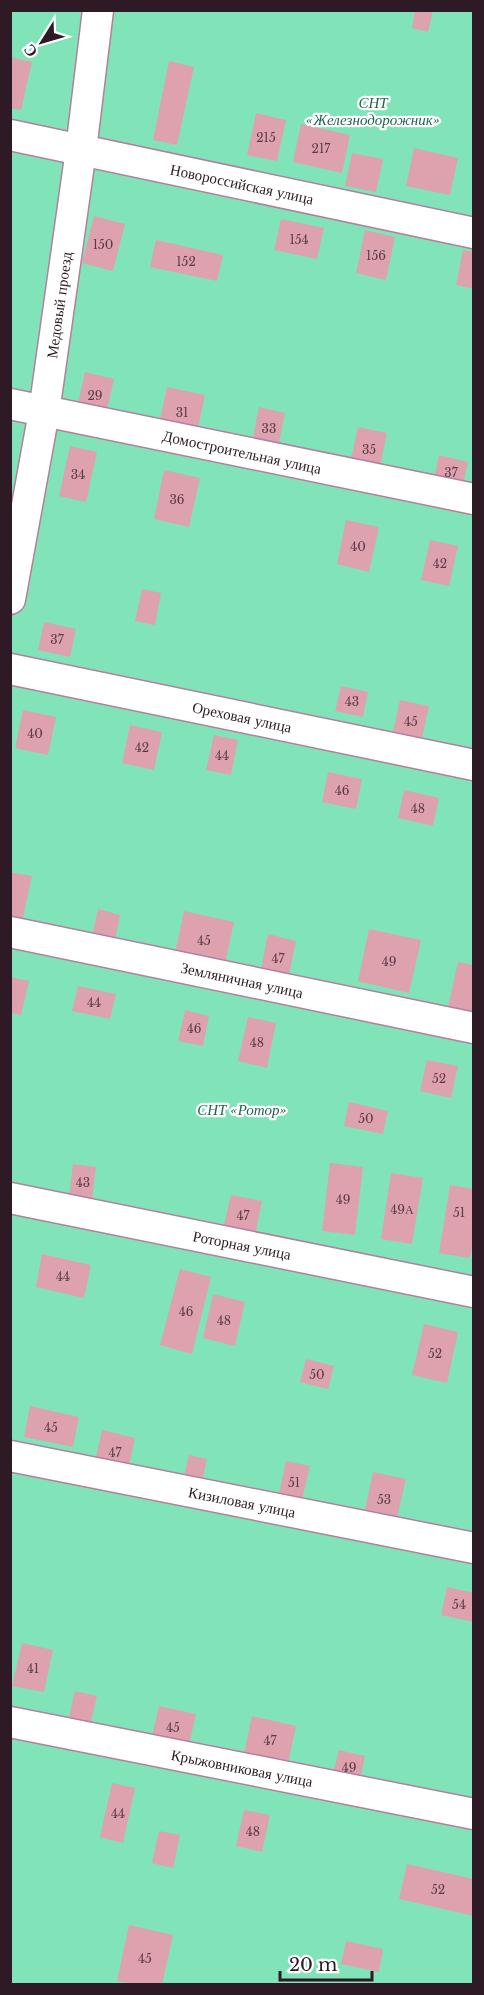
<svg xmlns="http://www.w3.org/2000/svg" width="484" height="1995" font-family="'Libre Baskerville',serif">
	<rect width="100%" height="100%" fill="#fad8ea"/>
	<rect fill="#81e4b9" x="11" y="11" width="462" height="1973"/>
	<g fill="#dea1ae">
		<polygon points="415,10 433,10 428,32 412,28"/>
		<polygon points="10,57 32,62 21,110 10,108"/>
		<polygon points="169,61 194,67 177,145 153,140"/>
		<polygon points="256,113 286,120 277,161 247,155"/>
		<polygon points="301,124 350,135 342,173 293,162"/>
		<polygon points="414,148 458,158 450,195 406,186"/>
		<polygon points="352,153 383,159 376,192 345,186"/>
		<polygon points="94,216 125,224 113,271 82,263"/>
		<polygon points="281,219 324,228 317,259 274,250"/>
		<polygon points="365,230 395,237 386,280 356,273"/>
		<polygon points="156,240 223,255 217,281 150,267"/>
		<polygon points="463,250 474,252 474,289 456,285"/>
		<polygon points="85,372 114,379 105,419 76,412"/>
		<polygon points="167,387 205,395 196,437 158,429"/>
		<polygon points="259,407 285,413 278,447 252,442"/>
		<polygon points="358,427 387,433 379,471 350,464"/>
		<polygon points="70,446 97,452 86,502 59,496"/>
		<polygon points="439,455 468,462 462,489 433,483"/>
		<polygon points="164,470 200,478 189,527 154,519"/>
		<polygon points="346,520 379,527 369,572 337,564"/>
		<polygon points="430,540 458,546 449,586 421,580"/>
		<polygon points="142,589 161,593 155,625 135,621"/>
		<polygon points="44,622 76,629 70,657 38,650"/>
		<polygon points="341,686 368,692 363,717 335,711"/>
		<polygon points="400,700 429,706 421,743 392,736"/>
		<polygon points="23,710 56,717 48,755 15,748"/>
		<polygon points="130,725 162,732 154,770 122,763"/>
		<polygon points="214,735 238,740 231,775 206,770"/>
		<polygon points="328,772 362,779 356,809 322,802"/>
		<polygon points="404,790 439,798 433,826 398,818"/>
		<polygon points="10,872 32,876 21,926 10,924"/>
		<polygon points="98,909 120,915 114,946 91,941"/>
		<polygon points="184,911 234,922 224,969 174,958"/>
		<polygon points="369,929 421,940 409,993 358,981"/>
		<polygon points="268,934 296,941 288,980 260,974"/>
		<polygon points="458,962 474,965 474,1013 448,1007"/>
		<polygon points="10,977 29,981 21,1015 10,1013"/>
		<polygon points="78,986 116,994 110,1019 72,1011"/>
		<polygon points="185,1010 209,1016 203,1046 178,1041"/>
		<polygon points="248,1017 276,1023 267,1068 238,1061"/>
		<polygon points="427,1060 458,1066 451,1098 420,1091"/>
		<polygon points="349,1102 388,1111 383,1134 344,1126"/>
		<polygon points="330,1163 363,1167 355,1235 322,1231"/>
		<polygon points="73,1164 96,1167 92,1200 69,1197"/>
		<polygon points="391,1173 423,1178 412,1244 381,1239"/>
		<polygon points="450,1185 474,1189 474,1235 470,1258 439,1253"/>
		<polygon points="231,1195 262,1201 255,1236 223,1229"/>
		<polygon points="42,1254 91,1265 84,1298 36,1287"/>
		<polygon points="180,1269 211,1277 192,1354 160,1345"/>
		<polygon points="213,1294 245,1302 235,1346 203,1338"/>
		<polygon points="424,1324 458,1332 447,1383 412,1375"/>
		<polygon points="306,1359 334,1366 328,1389 300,1382"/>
		<polygon points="30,1406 79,1417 73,1447 24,1437"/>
		<polygon points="102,1430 135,1438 127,1475 94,1467"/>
		<polygon points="189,1455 207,1459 201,1486 183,1481"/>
		<polygon points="286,1461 310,1466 301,1504 278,1499"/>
		<polygon points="373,1472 406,1479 395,1526 363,1519"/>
		<polygon points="447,1587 474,1593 474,1622 441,1615"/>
		<polygon points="22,1643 53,1650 44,1692 12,1686"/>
		<polygon points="75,1691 97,1696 90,1726 68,1721"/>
		<polygon points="159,1706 196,1714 188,1749 151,1741"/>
		<polygon points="252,1716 296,1726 288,1763 244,1753"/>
		<polygon points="339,1750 365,1756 359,1783 332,1777"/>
		<polygon points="112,1783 135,1788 123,1843 100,1837"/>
		<polygon points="244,1810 270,1815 262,1852 236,1846"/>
		<polygon points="159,1831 180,1835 173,1868 152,1863"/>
		<polygon points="407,1864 474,1879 474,1916 399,1899"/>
		<polygon points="129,1925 173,1935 162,1984 135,1984 117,1981"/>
		<polygon points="346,1941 383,1949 379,1972 341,1964"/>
	</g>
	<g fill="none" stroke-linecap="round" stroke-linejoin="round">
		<defs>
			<g id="street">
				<polyline points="10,135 474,233"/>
				<polyline points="10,404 474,499"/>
				<polyline points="10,599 44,412 81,150 98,10"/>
				<polyline points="10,669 474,765"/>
				<polyline points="10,932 474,1028"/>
				<polyline points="10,1198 474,1292"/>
				<polyline points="10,1456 474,1548"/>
				<polyline points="10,1722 474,1814"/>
			</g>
		</defs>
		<use href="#street" stroke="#b3809d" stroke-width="33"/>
		<use href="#street" stroke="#fff" stroke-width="30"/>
	</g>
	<g text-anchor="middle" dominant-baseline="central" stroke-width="4.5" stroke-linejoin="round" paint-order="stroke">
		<g font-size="12" fill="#5a3c47">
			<text x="266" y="137">215</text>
			<text x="321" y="148">217</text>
			<text x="299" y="239">154</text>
			<text x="103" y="244">150</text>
			<text x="376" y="255">156</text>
			<text x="186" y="261">152</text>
			<text x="95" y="395">29</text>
			<text x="182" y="412">31</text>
			<text x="269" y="428">33</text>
			<text x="369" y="449">35</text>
			<text x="451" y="472">37</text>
			<text x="78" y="474">34</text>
			<text x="177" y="499">36</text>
			<text x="358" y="546">40</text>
			<text x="440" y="563">42</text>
			<text x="57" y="639">37</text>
			<text x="352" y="701">43</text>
			<text x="411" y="721">45</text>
			<text x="35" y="733">40</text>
			<text x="142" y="747">42</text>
			<text x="222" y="755">44</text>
			<text x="342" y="790">46</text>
			<text x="418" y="808">48</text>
			<text x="204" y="940">45</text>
			<text x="278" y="958">47</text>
			<text x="389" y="961">49</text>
			<text x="94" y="1002">44</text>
			<text x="194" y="1028">46</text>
			<text x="257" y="1042">48</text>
			<text x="439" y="1078">52</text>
			<text x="366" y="1118">50</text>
			<text x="83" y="1182">43</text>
			<text x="343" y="1199">49</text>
			<text x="402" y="1209">49А</text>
			<text x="459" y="1212">51</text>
			<text x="243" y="1215">47</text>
			<text x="63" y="1276">44</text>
			<text x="186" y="1311">46</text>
			<text x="224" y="1320">48</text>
			<text x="435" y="1353">52</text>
			<text x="317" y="1374">50</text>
			<text x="51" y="1427">45</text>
			<text x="115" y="1452">47</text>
			<text x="294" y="1482">51</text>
			<text x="384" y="1499">53</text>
			<text x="459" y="1604">54</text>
			<text x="33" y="1668">41</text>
			<text x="173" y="1727">45</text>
			<text x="270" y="1740">47</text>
			<text x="349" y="1767">49</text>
			<text x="118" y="1813">44</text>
			<text x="253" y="1831">48</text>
			<text x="438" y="1889">52</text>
			<text x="145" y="1958">45</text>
		</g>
		<g font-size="15" font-style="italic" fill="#20634a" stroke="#fff">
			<text x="373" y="102">СНТ<tspan x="373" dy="17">«Железнодорожник»</tspan></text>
			<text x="242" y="1109">СНТ «Ротор»</text>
		</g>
		<g font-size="15" fill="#2e1a25" stroke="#fff">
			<text transform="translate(242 184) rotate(12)">Новороссийская улица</text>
			<text transform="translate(59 305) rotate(-82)">Медовый проезд</text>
			<text transform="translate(242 452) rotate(12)">Домостроительная улица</text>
			<text transform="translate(242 717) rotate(12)">Ореховая улица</text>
			<text transform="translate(242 980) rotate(12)">Земляничная улица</text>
			<text transform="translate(242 1245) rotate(11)">Роторная улица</text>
			<text transform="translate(242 1502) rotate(11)">Кизиловая улица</text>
			<text transform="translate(242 1768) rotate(11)">Крыжовниковая улица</text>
		</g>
	</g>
	<rect width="484" height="1995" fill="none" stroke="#2e1a25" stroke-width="24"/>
	<g transform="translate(42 42) rotate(233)" stroke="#ffffff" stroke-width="4.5" paint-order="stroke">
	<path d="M0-4.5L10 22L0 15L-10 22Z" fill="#2e1a25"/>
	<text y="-9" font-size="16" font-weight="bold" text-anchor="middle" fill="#2e1a25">С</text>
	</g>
	<path d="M280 1971v9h92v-9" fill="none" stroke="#2e1a25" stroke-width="3"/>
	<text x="289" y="1971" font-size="18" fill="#2e1a25" stroke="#ffffff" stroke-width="4.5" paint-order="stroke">20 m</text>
</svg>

——

## PROBLEM DETAILS
Where in the records does the word "anchor" appear? Copy each line that holds it.

## RESPONSE
	<g text-anchor="middle" dominant-baseline="central" stroke-width="4.5" stroke-linejoin="round" paint-order="stroke">
	<text y="-9" font-size="16" font-weight="bold" text-anchor="middle" fill="#2e1a25">С</text>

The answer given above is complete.